Task objective: Go to the line with "pada Maret 2026" in the records below, then output it and each following line exactly, up to and including the line with "подходом к каждому". Skip pictures and add nothing.

*** Block opens ***

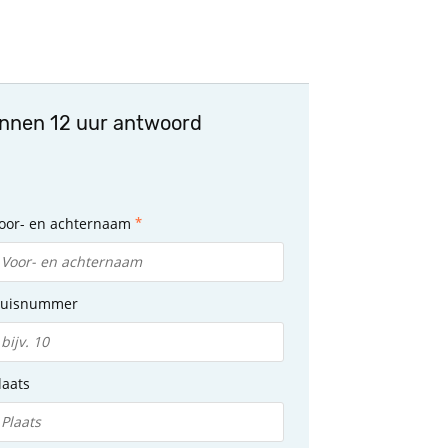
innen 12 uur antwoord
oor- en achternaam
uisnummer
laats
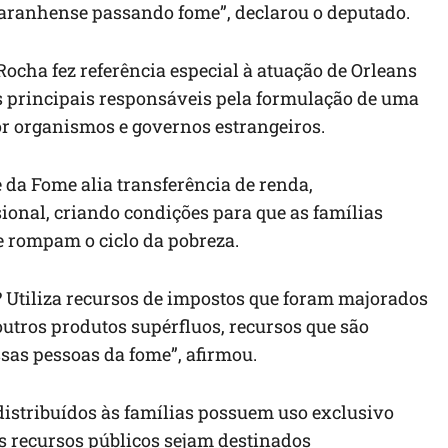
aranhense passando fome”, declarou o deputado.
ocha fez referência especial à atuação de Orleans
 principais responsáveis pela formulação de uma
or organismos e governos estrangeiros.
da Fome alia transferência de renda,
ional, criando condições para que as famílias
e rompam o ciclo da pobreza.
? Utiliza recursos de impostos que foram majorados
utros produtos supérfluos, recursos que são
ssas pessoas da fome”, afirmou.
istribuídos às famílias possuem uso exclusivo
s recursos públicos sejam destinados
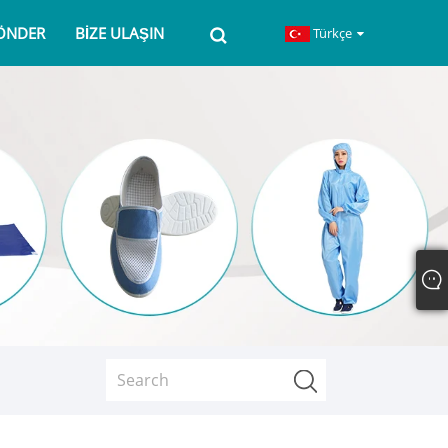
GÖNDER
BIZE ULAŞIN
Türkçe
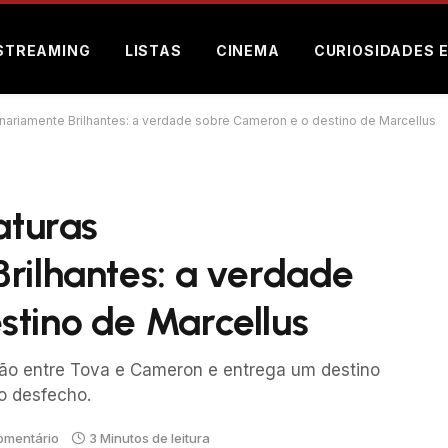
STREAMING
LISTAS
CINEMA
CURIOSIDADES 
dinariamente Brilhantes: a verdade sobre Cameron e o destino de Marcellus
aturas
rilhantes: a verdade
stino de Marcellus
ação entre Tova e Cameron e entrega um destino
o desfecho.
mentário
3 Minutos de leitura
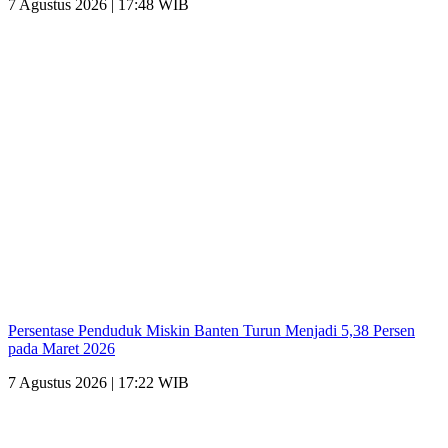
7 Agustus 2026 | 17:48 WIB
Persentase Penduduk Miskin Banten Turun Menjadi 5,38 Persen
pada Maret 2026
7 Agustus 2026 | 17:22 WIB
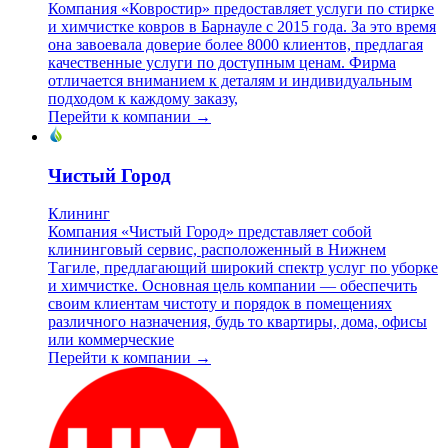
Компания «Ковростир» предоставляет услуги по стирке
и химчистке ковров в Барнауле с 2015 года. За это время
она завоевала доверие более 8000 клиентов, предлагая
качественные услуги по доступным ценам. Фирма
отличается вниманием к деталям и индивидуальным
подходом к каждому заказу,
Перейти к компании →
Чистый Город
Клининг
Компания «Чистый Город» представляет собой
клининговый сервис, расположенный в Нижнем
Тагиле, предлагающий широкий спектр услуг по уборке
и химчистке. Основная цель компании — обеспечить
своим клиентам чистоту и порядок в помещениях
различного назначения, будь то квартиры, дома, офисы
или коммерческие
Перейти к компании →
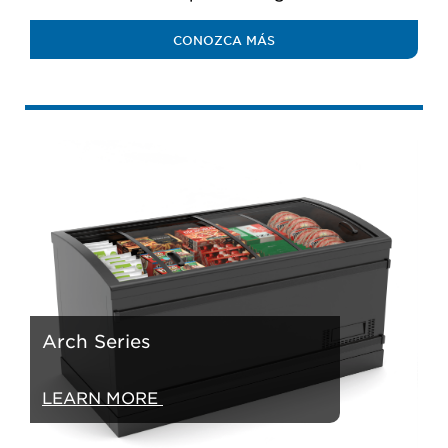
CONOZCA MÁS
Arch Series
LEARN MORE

*** Block closes ***
*** Block opens ***

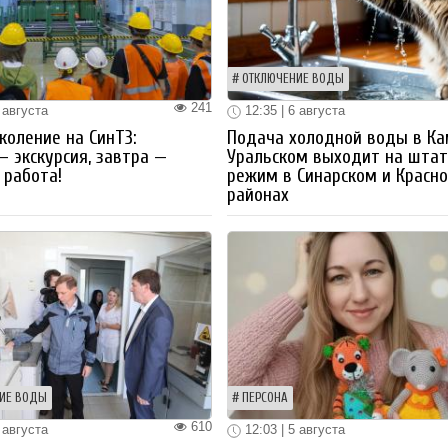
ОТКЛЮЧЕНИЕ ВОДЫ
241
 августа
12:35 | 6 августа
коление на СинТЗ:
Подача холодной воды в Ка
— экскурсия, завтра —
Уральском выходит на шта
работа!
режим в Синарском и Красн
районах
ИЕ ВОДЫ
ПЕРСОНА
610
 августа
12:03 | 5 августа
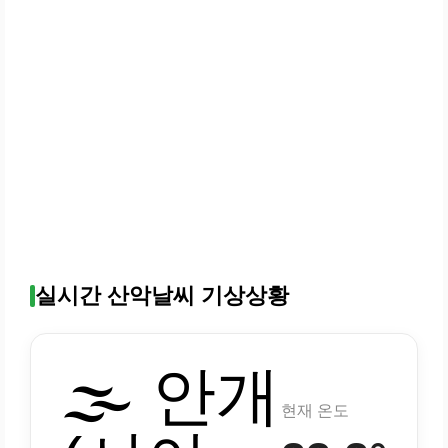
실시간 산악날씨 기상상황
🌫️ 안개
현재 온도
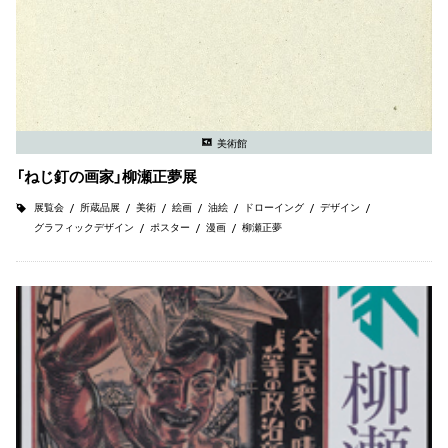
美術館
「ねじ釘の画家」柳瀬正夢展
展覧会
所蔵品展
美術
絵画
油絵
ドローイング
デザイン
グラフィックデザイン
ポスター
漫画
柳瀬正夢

*** Block closes ***

Response area:
pada Maret 2026
7 Agustus 2026 | 17:22 WIB
Компания «Ковростир» предоставляет услуги по стирке
и химчистке ковров в Барнауле с 2015 года. За это время
она завоевала доверие более 8000 клиентов, предлагая
качественные услуги по доступным ценам. Фирма
отличается вниманием к деталям и индивидуальным
подходом к каждому заказу,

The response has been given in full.